▸ Work request:
The entries below need to be transcribed exactly, without their images.

▸ Data for processing:
------------------------------------------------------------------------

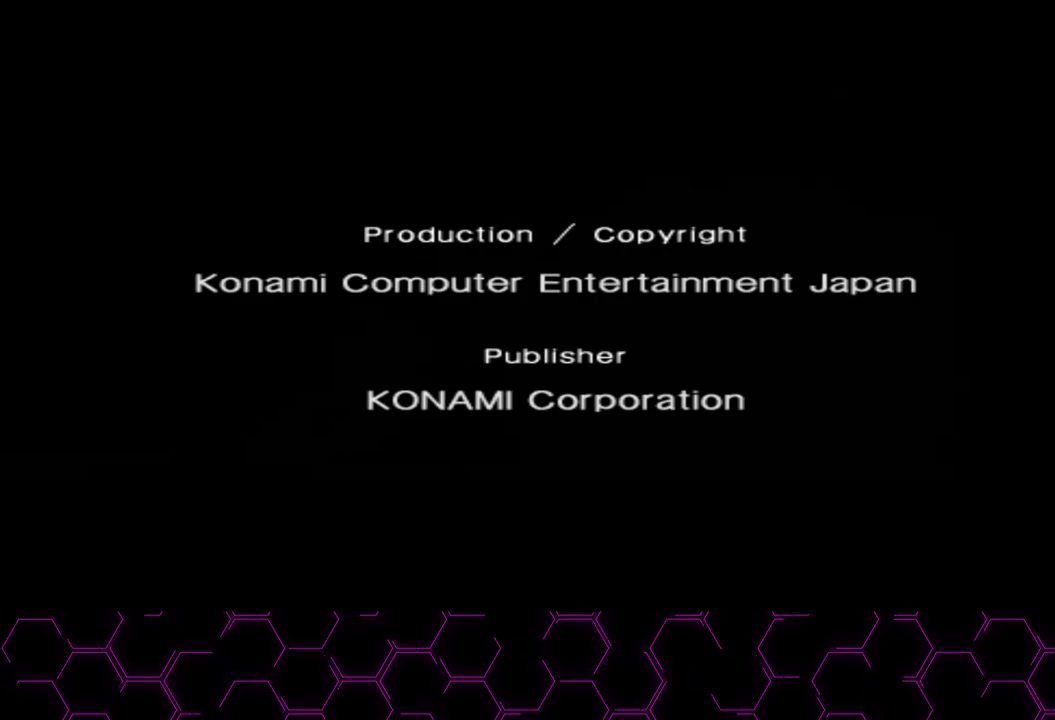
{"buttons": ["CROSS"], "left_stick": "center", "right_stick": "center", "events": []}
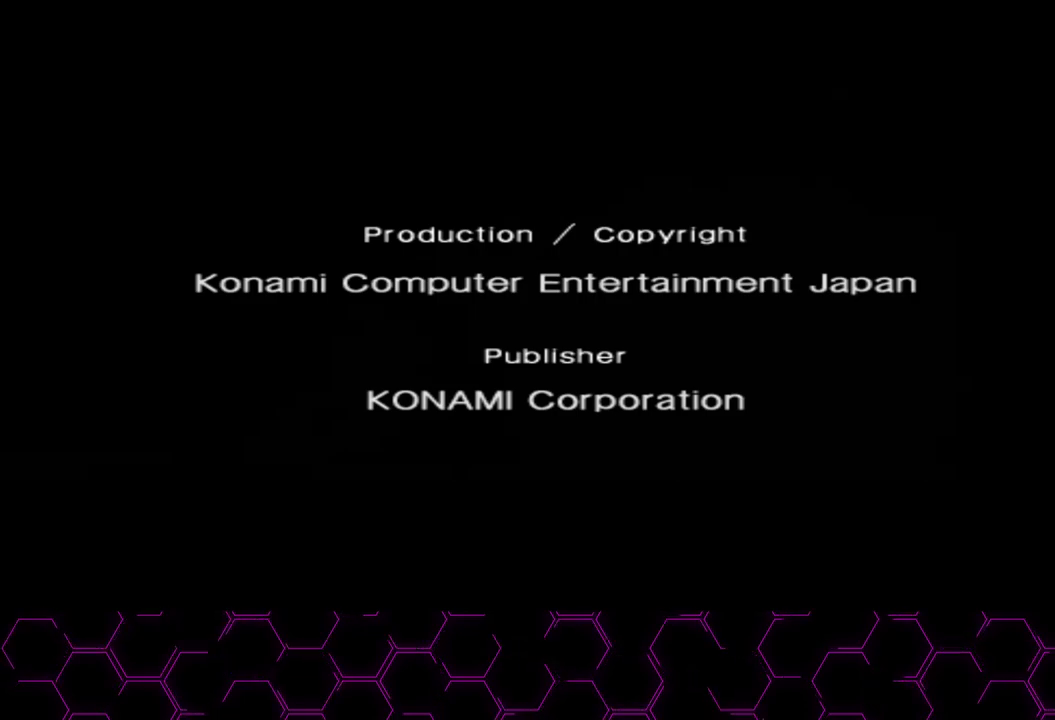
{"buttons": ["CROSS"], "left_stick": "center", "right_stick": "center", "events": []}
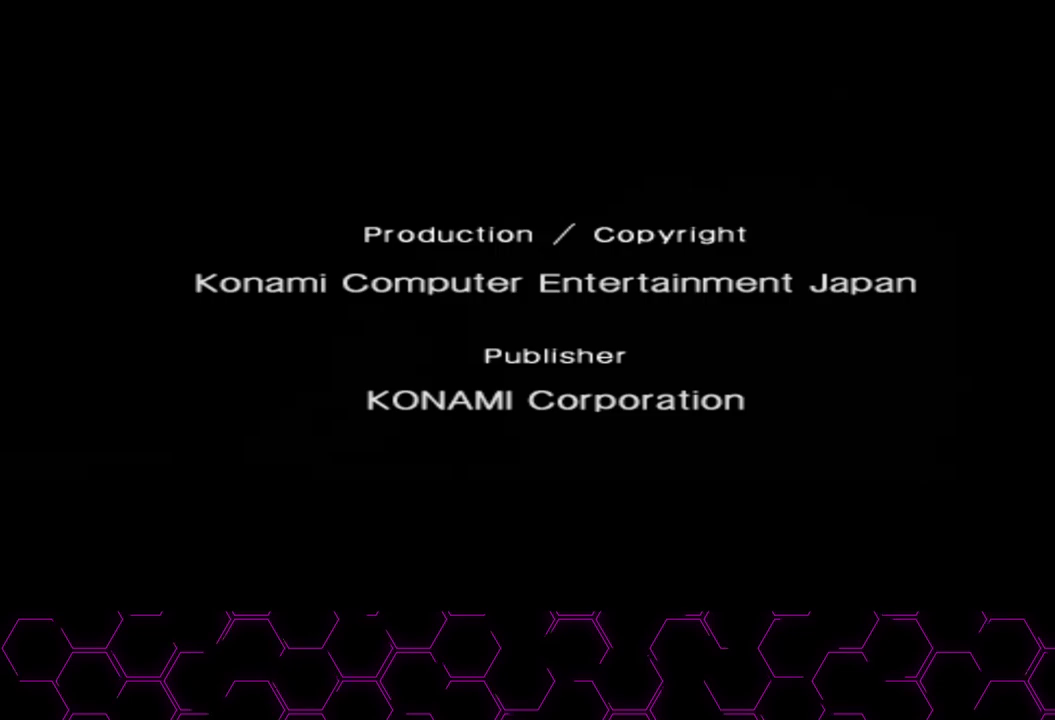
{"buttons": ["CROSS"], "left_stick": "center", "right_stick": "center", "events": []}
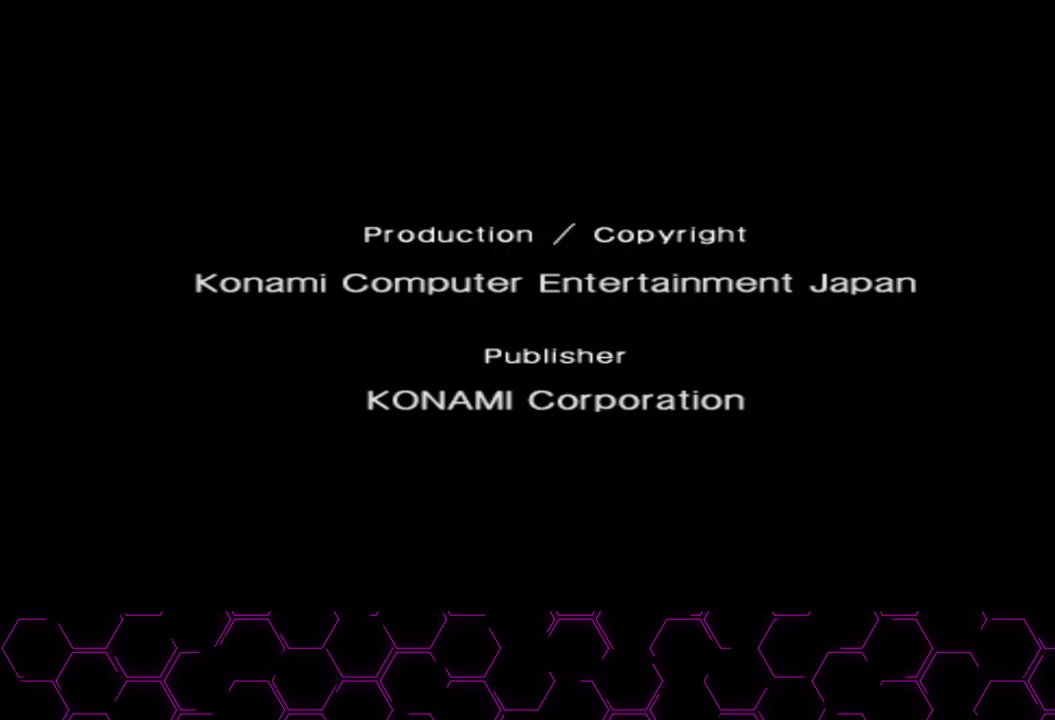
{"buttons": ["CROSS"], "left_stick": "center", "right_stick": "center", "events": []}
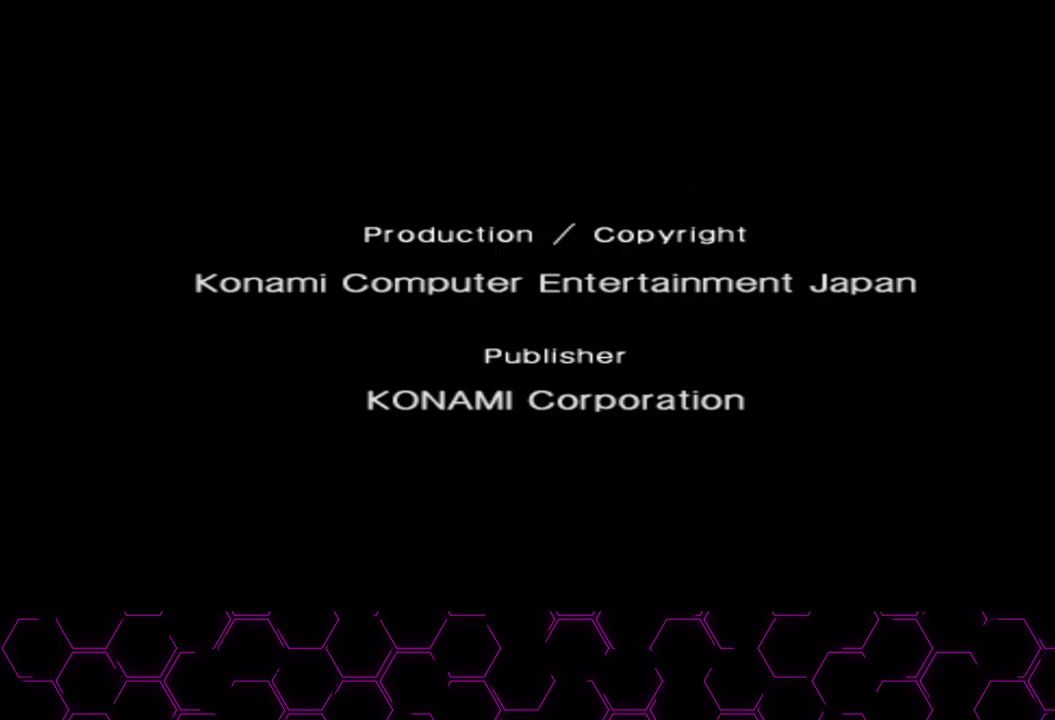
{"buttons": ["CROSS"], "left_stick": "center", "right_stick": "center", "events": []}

------------------------------------------------------------------------

▸ Output:
{"buttons": ["CROSS"], "left_stick": "center", "right_stick": "center", "events": []}
{"buttons": ["CROSS"], "left_stick": "center", "right_stick": "center", "events": []}
{"buttons": ["CROSS"], "left_stick": "center", "right_stick": "center", "events": []}
{"buttons": ["CROSS"], "left_stick": "center", "right_stick": "center", "events": []}
{"buttons": ["CROSS"], "left_stick": "center", "right_stick": "center", "events": []}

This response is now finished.